▶ **EXTRAIT DU DOCUMENT**
L’Agence européenne des marchés financiers va adopter la même approche en février 2013 en optant pour la solution d’autoréglementation des agences via l’adoption par celles-ci de codes de conduites. L’AEMF va énoncer les grands principes qui devront dicter la rédaction de ces codes, nous retrouvons entre autres : l’adoption d’un système de contrôle de l’information donnée aux clients, et la prévention des clients sur les limites de leurs conseils. De plus, le rapport met en avant la nécessaire prise en compte des considérations locales par ces professionnels dans l’élaboration de leurs décisions (qui implique un devoir d’information accru sur les réglementations locales).[6]

Réaction canadienne

Outre Atlantique, les Autorités canadiennes en valeurs mobilières ont en avril 2014 publié un projet d’instruction générale formulant des recommandations quant à la ligne de conduite de que devrait adopter ces agences en conseil de vote. Ces recommandations visent comme son homologue français la transparence (communication des méthodes d’analyses), l’exactitude des informations (communication des éventuelles erreurs et mise à jour régulière des rapports) et la prévention des conflits d’intérêts (mise en place d’un code de conduite, mesure de contrôle interne et externe).[7]

Ainsi, les autorités des marchés financiers canadienne et française ont adopté une position quasi-unanime sur la question des agences en conseil de vote : l’autorégulation. Aucune recommandation n’a de caractère impératif. Nous pouvons dès lors nous interroger sur l’efficacité réelle des codes de conduites recommandés, notamment aux vues de la solution qu’ont finalement adoptées les autorités face des problématiques similaires : celle des cabinets d’audit qui après la crise financière de 2008 se sont vu interdire d’offrir des activités de consultations pour les sociétés pour lesquelles elles offrent des services d’audit, le même principe fut retenu pour les agences de notations.[8]

Virginie Blaise

Philippe Grand-Jean

Étudiants du cours de gouvernance de l’entreprise (DRT-7022)

▶ **CONSIGNES**
1 > D'après l'extrait, pourquoi peut-on s'interroger sur l'efficacité réelle des codes de conduite recommandés aux agences en conseil de vote ? Répondez en une à trois phrases.
2 > Recopiez le passage de l'extrait allant de « Ainsi, les autorités » jusqu'à « de l’entreprise (DRT-7022) » inclus, en substituant « autodiscipline » à « autorégulation ».

▶ **DONNÉES FOURNIES**
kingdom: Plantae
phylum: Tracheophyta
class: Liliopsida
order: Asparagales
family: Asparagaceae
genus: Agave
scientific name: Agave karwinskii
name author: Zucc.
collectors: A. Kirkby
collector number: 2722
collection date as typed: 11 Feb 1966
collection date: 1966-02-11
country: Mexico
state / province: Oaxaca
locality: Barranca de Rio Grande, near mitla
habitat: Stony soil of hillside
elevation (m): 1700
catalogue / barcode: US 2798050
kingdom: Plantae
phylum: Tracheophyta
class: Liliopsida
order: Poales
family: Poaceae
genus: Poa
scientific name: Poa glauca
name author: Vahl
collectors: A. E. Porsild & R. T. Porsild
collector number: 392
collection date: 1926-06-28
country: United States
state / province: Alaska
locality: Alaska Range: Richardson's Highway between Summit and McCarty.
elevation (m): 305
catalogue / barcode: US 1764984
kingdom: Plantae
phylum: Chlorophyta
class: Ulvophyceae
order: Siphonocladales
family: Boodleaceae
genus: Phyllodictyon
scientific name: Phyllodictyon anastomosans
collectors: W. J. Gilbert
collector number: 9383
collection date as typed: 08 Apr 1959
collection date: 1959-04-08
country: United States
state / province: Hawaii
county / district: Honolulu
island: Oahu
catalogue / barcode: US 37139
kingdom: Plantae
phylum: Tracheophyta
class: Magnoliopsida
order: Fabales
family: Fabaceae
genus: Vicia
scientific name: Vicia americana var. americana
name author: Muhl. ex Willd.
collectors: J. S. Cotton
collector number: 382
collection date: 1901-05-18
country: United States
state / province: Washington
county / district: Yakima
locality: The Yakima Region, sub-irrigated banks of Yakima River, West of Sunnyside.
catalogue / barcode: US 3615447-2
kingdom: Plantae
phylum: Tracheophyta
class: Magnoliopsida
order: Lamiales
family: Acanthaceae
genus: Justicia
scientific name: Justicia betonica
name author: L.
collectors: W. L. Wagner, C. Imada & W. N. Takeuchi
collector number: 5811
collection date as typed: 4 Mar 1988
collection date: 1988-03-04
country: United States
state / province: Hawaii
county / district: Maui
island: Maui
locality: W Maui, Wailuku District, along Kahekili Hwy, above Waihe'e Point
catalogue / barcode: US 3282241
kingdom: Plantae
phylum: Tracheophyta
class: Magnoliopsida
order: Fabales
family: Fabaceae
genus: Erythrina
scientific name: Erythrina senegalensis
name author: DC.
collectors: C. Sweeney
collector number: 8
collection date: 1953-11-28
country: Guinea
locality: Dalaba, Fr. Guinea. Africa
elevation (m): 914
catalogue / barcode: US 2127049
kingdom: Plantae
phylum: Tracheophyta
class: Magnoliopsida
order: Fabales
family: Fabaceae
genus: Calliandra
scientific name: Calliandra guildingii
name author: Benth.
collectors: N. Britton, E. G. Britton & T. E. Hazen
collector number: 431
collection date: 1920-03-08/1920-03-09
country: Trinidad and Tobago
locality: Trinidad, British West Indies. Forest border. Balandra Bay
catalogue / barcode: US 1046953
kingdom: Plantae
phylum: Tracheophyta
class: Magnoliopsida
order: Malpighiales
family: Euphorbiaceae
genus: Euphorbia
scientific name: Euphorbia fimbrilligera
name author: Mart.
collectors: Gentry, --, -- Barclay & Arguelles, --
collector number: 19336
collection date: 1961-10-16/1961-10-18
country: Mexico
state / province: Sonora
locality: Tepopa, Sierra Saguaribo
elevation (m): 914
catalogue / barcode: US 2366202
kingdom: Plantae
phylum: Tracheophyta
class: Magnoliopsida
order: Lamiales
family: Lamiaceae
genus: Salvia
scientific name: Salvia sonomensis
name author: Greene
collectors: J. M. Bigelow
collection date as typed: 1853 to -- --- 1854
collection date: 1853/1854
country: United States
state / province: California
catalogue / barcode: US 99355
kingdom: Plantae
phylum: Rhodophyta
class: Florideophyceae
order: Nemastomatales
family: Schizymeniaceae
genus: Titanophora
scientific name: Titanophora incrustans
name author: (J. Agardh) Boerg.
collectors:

▶ **CORRIGÉ**
1 > Aucune des recommandations des autorités canadienne et française n'a de caractère impératif. De plus, face à des problématiques similaires, les autorités ont finalement retenu une autre solution : après la crise financière de 2008, elles ont interdit aux cabinets d'audit d'offrir des activités de consultation aux sociétés pour lesquelles ils offrent des services d'audit, et ont appliqué le même principe aux agences de notation.

2 >
Ainsi, les autorités des marchés financiers canadienne et française ont adopté une position quasi-unanime sur la question des agences en conseil de vote : l’autodiscipline. Aucune recommandation n’a de caractère impératif. Nous pouvons dès lors nous interroger sur l’efficacité réelle des codes de conduites recommandés, notamment aux vues de la solution qu’ont finalement adoptées les autorités face des problématiques similaires : celle des cabinets d’audit qui après la crise financière de 2008 se sont vu interdire d’offrir des activités de consultations pour les sociétés pour lesquelles elles offrent des services d’audit, le même principe fut retenu pour les agences de notations.[8]

Virginie Blaise

Philippe Grand-Jean

Étudiants du cours de gouvernance de l’entreprise (DRT-7022)